Both these are limited to 15% so you will select that.
Thank you. 
Posted Fri, 24 Nov 2023 09:04:31 GMT by Anne Fendley
But the notes say that I can only claim the rate I would pay in the UK. Does the software automatically drop it down to 8.75%?
Posted Fri, 24 Nov 2023 21:22:34 GMT by maninthestreet
I have the same issue as this, my share dividends are from a company based in the USA, and they have had 15% US tax deducted at source (there is W8-BEN in place).
Posted Tue, 28 Nov 2023 09:16:35 GMT by HMRC Admin 5
Hi Anne Fendley

The drop down is for the rate applied in the country the dividends arose as this is the maximum you can claim should your dividends be taxed at a higher rate in the UK.
If only liable at 8.75% then this will be applied in the calculation.

Thank you
Posted Tue, 28 Nov 2023 11:49:58 GMT by HMRC Admin 5
Hi maninthestreet

Article 10 of the UK/USA tax treaty, allows for the USA to deduct tax of 15% on dividends. 
You can claim a foreign tax credit up to a maximum of 15% of the dividend in your self assessment tax return.  
If you are submitting a paper tax return, you can elect to have HMRC work this out for you or you can do this yourself, using HS263 Relief for foreign tax paid (Self Assessment helpsheet HS263)
If you are completing your tax return online, the system can work this out for you.

Thank you
Posted Tue, 28 Nov 2023 19:41:36 GMT by Ben Finlay
I have dividend income over £2000. This includes a number of foreign dividends, and those from Netherlands, Switzerland and Finland have foreign tax deducted. From my reading of the Digest of Double Taxation the Foreign Tax Credit Relief for Netherlands and Switzerland is 15% and Finland is given as Full Relief. Is this correct? The earlier questions and answers in this thread would suggest when doing my online Self Assessment after saying I wished to claim Foreign Tax Credit on these dividends then in the drop down box for %age I should put in 15% for Netherlands and Switzerland. But when I do this is not allowed and the highest I can select is 12.5% For Finland “full relief” might suggest 100% but this is far higher than any option given, and in fact the highest I can select is again 12.5% Dividing the foreign tax taken by the gross dividend works out at 15% for Netherlands and 35% for Switzerland and Finland. Please can you advise what percentages I should choose for the drop-down box and explain where/if my understanding is wrong. To me it seems a very confusing section, I have no trouble anywhere else with the return. Thanks
Posted Thu, 30 Nov 2023 14:12:12 GMT by HMRC Admin 32
Hi Ben,

The drop down is in order to show the maximum relief that can be claimed. As relief is restricted to the UK tax that is due on the same source, you may not actually get 15%. further guidance is at:

Relief for Foreign Tax Paid 2023 (HS263)

Thank you.

____

## Work order
In the forum thread about foreign tax credit on dividends, which article of the UK/USA tax treaty lets the USA deduct 15% tax on dividends?

## Supplied material
____

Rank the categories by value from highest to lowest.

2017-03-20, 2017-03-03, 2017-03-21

____

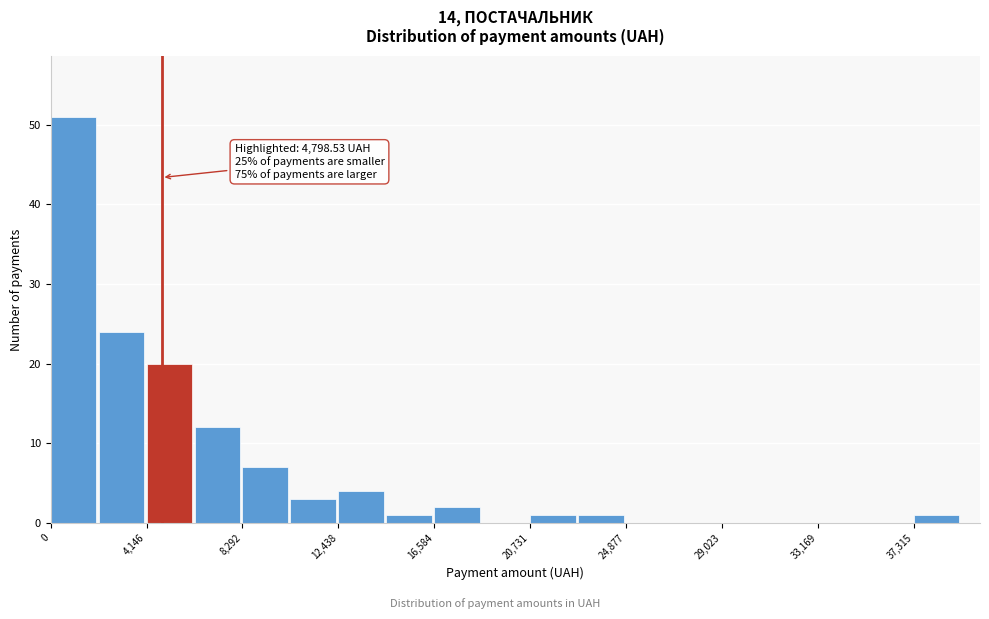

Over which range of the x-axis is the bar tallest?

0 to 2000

____

## Answer to this task
Article 10